I tried to isolate the problem in a simpler kernel code, but the issue "obviously" is not occuring with less code before ...
I tried also to compare assembler code (using CodeXL Kernel analyser code generator) but as I have not the Tahiti assembler instructions documented, I cannot really make any conclusion ...
So here is the full kernel code:
__kernel void digest_F_compose(__constant uint16 *X, __global uint4 *r1234)
private uint a,b,c,d;
private uint FF;
private uint16 local_X;
private uint4 local_r1234 = r1234;
local_r1234 = (uint4)(0x67452301,0xefcdab89,0x98badcfe,0x10325476);
FF = (b & c) | (~b & d);
FF = (a & b) | (~a & c);
FF = (d & a) | (~d & b);
FF = (c & d) | (~c & a);
After last RED line (FF last computing), here are the values I get for a,FF,c,d private variables:
(note that my initial FF value expectation is 0x5B02192C ....)

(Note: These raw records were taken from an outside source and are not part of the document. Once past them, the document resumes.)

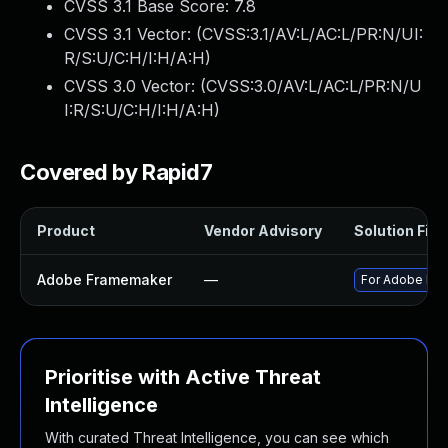
CVSS 3.1 Base Score:
7.8
CVSS 3.1 Vector: (
CVSS:3.1/AV:L/AC:L/PR:N/UI:
R/S:U/C:H/I:H/A:H
)
CVSS 3.0 Vector: (
CVSS:3.0/AV:L/AC:L/PR:N/U
I:R/S:U/C:H/I:H/A:H
)
Covered by Rapid7
Product
Vendor Advisory
Solution File
Adobe Framemaker
—
For Adobe Fram
Prioritise with Active Threat
Intelligence
With curated Threat Intelligence, you can see which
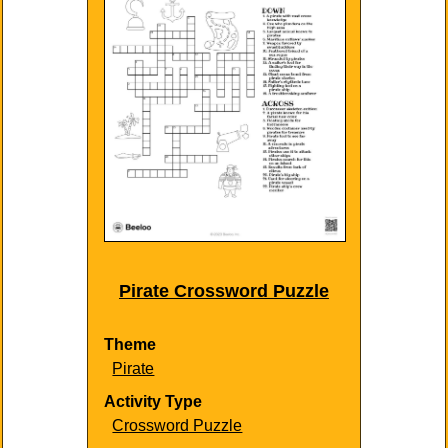
Pirate Crossword Puzzle
Theme
Pirate
Activity Type
Crossword Puzzle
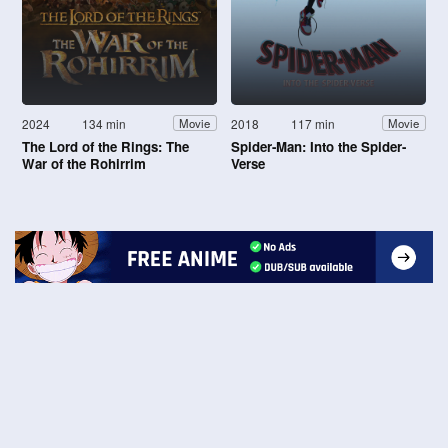
2024
134 min
2018
117 min
Movie
Movie
The Lord of the Rings: The
Spider-Man: Into the Spider-
War of the Rohirrim
Verse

At the end when the error occurs, the last FF result is NOT equal to expected result from formula (c & d) | (~c & a)
I suspect the compiler is not working fine and ORing 2 incorrect registers as curiously (a | c) is = to my wrong value of FF here.....!!!!
I tried as a workaround to replace the last FF computation by the equivalent formula : FF = ~(~((c) & (d)) & ~((~c) & (a))); and surprisingly it gave me the correct expected result of initial FF formula !!!
So it tells me I could have discovered an OpenCL compiler issue because at the end GPU is able itself to compute the final values when I change expression of FF ......
For information, my GPU is Tahiti (Radeon HD7950) and my SDK is AMD APP 2.8 release. Catalyst driver version is 13.4
Please advice ....
Thanks a lot nou !
It also double confirm a test I did today using a RV710 GPU (HD4xxx)+open CL 1.0 compiler + Catalyst 12.10 => my original code worked on this GPU... so indeed new 13.4 is buggy with HD79xx ......
I had occasion to test the bitselect and it worked really fine !